Petycja w sprawie zniesienia zmiany czasu i ustanowienia jako obowiązującej przez 12 miesięcy na terytorium Polski czasu środkowoeuropejskiego wpłynęła do Kancelarii Senatu 2 marca 2016 roku (numer druku P9-14/16). Działanie wynika z faktu, iż rozporządzenie o zmianie czasu w Polsce obowiązuje jedynie do końca roku i to premier Szydło ma podjąć decyzję w sprawie jego ewentualnego przedłużenia.

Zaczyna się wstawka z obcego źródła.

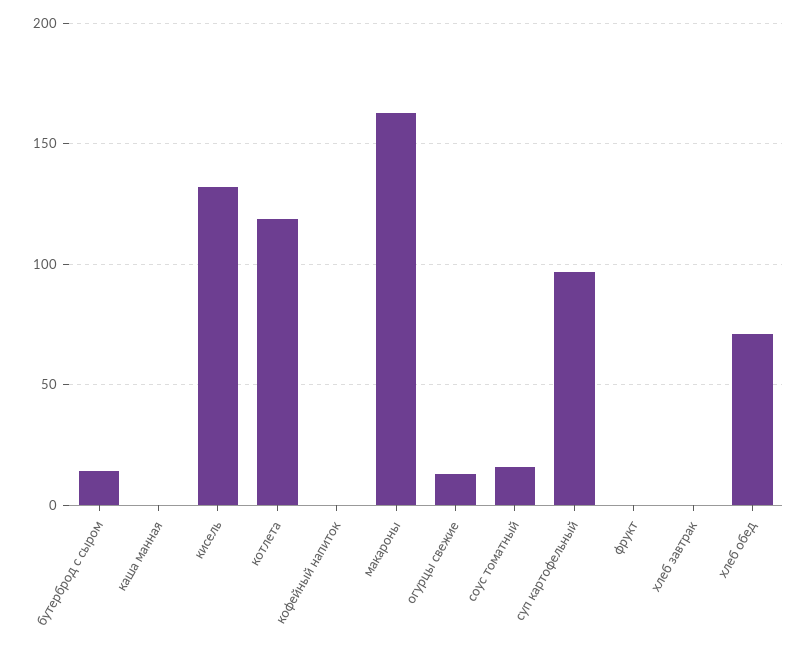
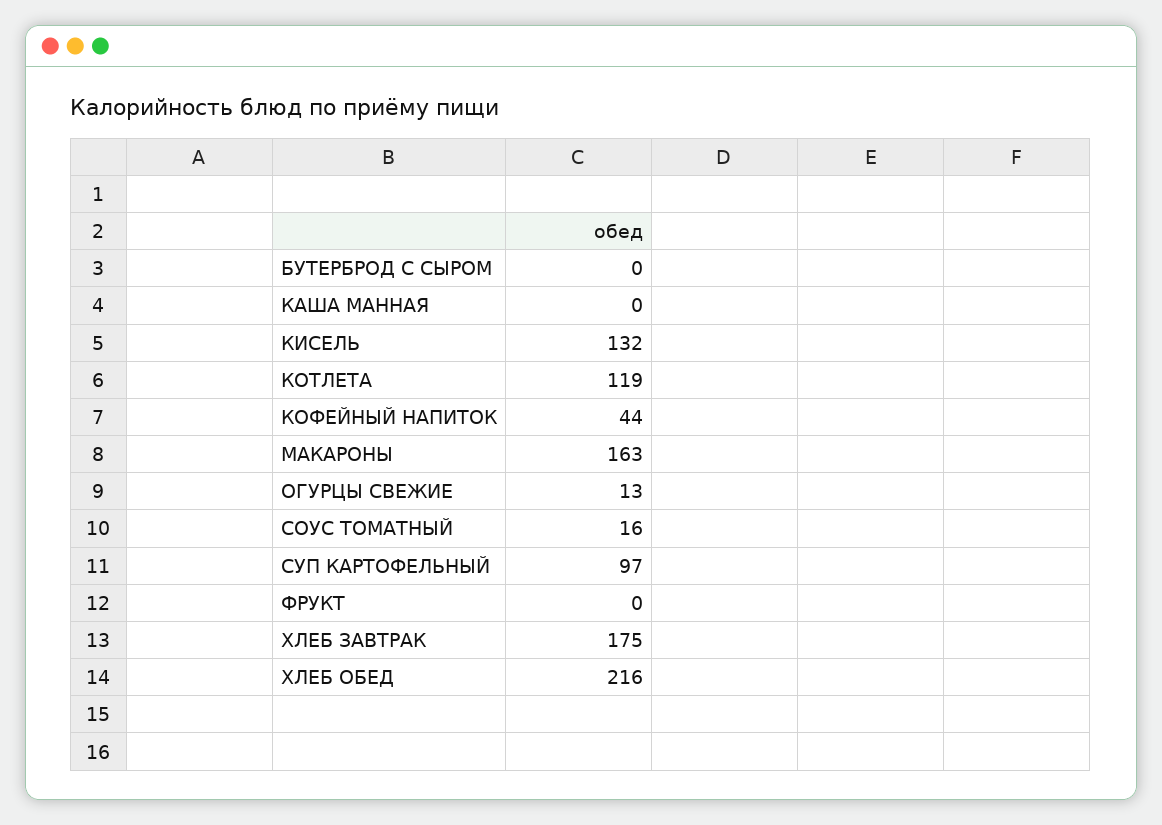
  {
-   "бутерброд с сыром": 15,
+   "бутерброд с сыром": 0,
    "каша манная": 0,
    "кисель": 132,
    "котлета": 119,
-   "кофейный напиток": 0,
+   "кофейный напиток": 44,
    "макароны": 163,
    "огурцы свежие": 13,
    "соус томатный": 16,
    "суп картофельный": 97,
    "фрукт": 0,
-   "хлеб завтрак": 0,
+   "хлеб завтрак": 175,
-   "хлеб обед": 70
+   "хлеб обед": 216
  }

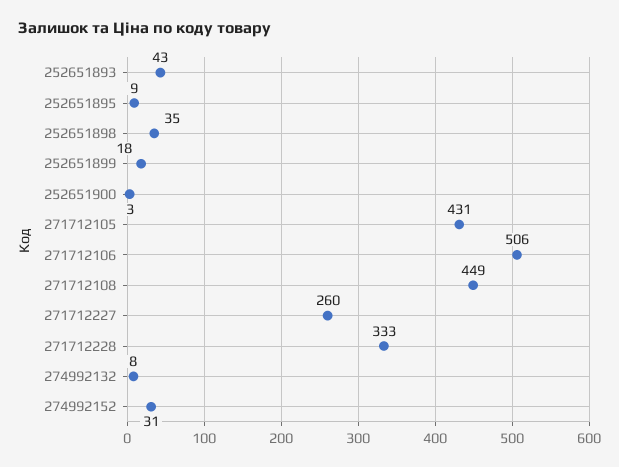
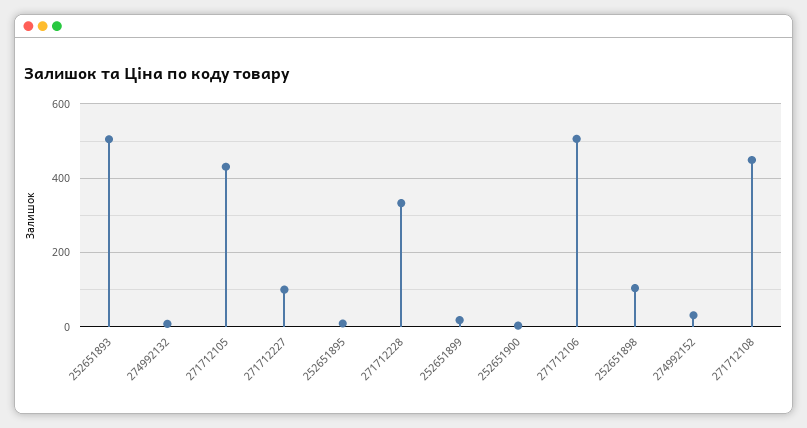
  {
-   "252651893": 43,
+   "252651893": 500,
    "252651895": 9,
-   "252651898": 35,
+   "252651898": 100,
    "252651899": 18,
    "252651900": 3,
    "271712105": 431,
    "271712106": 506,
    "271712108": 449,
-   "271712227": 260,
+   "271712227": 100,
    "271712228": 333,
    "274992132": 8,
    "274992152": 31
  }

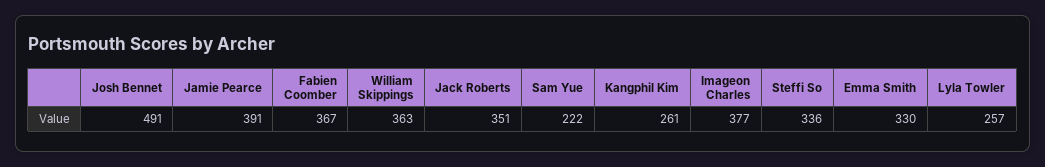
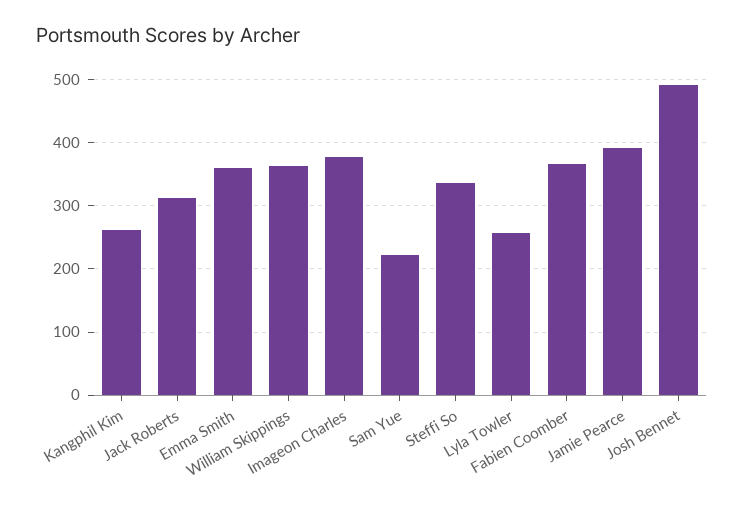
  {
    "Josh Bennet": 491,
    "Jamie Pearce": 391,
    "Fabien Coomber": 367,
    "William Skippings": 363,
-   "Jack Roberts": 351,
+   "Jack Roberts": 310,
    "Sam Yue": 222,
    "Kangphil Kim": 261,
    "Imageon Charles": 377,
    "Steffi So": 336,
-   "Emma Smith": 330,
+   "Emma Smith": 360,
    "Lyla Towler": 257
  }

Za odrzuceniem zmiany czasu opowiedział się w rozmowie z Superstacją Marcin Kierwiński z Platformy Obywatelskiej, chociaż poddał w wątpliwość samodzielność szefowej rządu. - Zmiana czasu jest czymś absurdalnym, jest reliktem lat poprzednich. Natomiast z tym podejmowaniem decyzji nie sadzę żeby to pani premier podjęła jednak tą decyzję, myślę, że będzie to szersza konsultacja całego obozu Prawa i Sprawiedliwości. Doświadczenie ostatnich miesięcy pokazuje, że każda decyzja nawet w takiej sprawie generalnie podejmowana jest przez prezesa Kaczyńskiego – ocenił.
Po rozpatrzeniu petycji społecznej przez senacką Komisję Praw Człowieka, Praworządności i Petycji, zdecydowano, że stanowisko w tej sprawie zostanie podjęte, po rozpatrzeniu jej przez Komisję Gospodarki Narodowej i Innowacyjności. Komisja ta na posiedzeniu 15 czerwca „zarekomendowała niepodejmowanie dalszych prac nad rozpatrywaną petycją”. Wniosek taki zgłosił przewodniczący senator Andrzej Stanisławek z Polski Razem. Ocenie senatorowie z komisji zajmującej się petycjami oczekują na drugie stanowisko - stanowisko Ministerstwa Rozwoju.
Sprawozdanie z prac komisji można przeczytać na stronie internetowej Senatu, podobnie jak opracowanie petycji.